Kullandığı test, çok sayıda fosil dağılımını haritalamaya dayanıyor. Fosil istiridye ve salyangoz kabukları içinde bulunan oksijen ve karbon izotoplarında, batı kıyısının bugün olduğundan daha sıcak olduğu yaklaşık 120.000 yıl önce Dünya tarihinin son interglasyal dönemine tarihlenen ince farklılıkları ölçüyor. Bu tür araştırmalarda gerçek hayattaki fosillere erişim çok önemlidir.

Ayrıca bakınız: Net Tarafsızlığı Kaybetmek Dijital Müzeyi Öldürür mü?

Geçmişteki değişime verilen cevabı anlamak sadece fosillerle sınırlı değildir. Örneğin, yaklaşık bir yüzyıl önce Omurgalı Hayvanları Müzesi'nin yöneticisi, Berkeley, Kaliforniya Üniversitesi'nden Joseph Grinnell, Kaliforniya'daki memelilerin ve kuşların sistematik koleksiyonlarını üstlendi. Daha sonra, müze, Mojave Çölü'ndeki birçok kuş türünün kaybı da dahil olmak üzere, birçok türün dağılımındaki büyük değişiklikleri keşfederek kesin bölgeleri yeniden inceledi.
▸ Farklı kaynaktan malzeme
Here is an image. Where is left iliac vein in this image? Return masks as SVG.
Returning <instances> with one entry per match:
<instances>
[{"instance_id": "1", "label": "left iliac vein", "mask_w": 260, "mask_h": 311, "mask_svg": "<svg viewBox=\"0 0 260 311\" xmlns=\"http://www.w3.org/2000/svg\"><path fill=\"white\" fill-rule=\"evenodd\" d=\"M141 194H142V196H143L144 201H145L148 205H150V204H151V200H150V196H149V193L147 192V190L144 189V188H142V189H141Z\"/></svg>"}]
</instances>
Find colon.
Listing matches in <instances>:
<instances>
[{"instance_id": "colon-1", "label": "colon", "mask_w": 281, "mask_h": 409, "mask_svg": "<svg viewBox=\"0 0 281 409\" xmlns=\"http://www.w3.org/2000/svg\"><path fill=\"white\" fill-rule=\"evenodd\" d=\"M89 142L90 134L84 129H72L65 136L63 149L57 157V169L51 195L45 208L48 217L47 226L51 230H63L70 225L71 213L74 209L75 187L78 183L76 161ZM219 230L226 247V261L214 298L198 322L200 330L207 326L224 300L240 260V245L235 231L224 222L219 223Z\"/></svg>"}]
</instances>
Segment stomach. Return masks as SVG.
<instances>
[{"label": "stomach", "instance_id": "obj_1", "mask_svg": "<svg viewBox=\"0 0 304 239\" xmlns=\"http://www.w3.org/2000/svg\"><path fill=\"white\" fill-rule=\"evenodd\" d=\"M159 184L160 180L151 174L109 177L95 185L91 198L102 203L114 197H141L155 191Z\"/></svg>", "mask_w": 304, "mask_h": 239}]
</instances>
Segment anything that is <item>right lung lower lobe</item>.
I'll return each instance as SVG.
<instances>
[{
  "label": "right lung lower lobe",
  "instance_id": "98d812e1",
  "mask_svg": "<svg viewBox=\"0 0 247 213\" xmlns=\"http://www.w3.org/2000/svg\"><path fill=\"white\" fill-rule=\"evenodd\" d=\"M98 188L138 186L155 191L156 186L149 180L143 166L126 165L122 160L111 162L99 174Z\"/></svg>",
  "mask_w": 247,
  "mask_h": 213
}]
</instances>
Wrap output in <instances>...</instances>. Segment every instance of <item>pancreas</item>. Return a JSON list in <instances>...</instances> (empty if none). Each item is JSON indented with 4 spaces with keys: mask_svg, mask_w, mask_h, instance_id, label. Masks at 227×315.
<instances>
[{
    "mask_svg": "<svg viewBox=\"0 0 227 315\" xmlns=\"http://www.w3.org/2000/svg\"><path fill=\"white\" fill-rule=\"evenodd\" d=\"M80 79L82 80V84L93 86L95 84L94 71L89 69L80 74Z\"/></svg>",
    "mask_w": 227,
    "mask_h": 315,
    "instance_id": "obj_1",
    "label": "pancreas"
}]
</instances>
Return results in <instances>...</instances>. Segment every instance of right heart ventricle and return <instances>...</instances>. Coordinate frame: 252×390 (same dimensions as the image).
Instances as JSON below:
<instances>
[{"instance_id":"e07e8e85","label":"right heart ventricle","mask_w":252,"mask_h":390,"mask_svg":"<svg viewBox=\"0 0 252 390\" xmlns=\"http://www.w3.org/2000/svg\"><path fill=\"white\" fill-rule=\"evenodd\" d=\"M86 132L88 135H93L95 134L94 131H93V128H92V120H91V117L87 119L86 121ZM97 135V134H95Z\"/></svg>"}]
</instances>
Bu çalışmanın en önemli özelliği, neredeyse yüz yıllık müze örneklerinden elde edilen DNA'nın bugün yaşayan hayvanların DNA'sı ile karşılaştırılması olmuştur. Karşılaştırma, nüfusların ciddi parçalandığını ortaya çıkardı ve çevresel değişime tepki olarak genetik değişikliklerin tanımlanmasına yol açtı. Örneklerin olması bu tür bir proje için çok önemlidir.

Bu dijital devrim sadece fosiller ve paleontoloji ile sınırlı değil. Tüm müze koleksiyonlarına aittir. Küratörler ve araştırmacılar, dünyanın müze koleksiyonları (fosillerden canlı yakalanan organizmalardan örneklere - canlı yakalanan organizmaların dijitalleşmesiyle ulaşılabilir hale geldiklerinde) elde edilecek güçten dolayı büyük heyecan duyuyorlar.

Bu makale, ilk olarak Charles Marshall tarafından The Konuşma'da yayınlandı. Orijinal makaleyi buradan okuyun.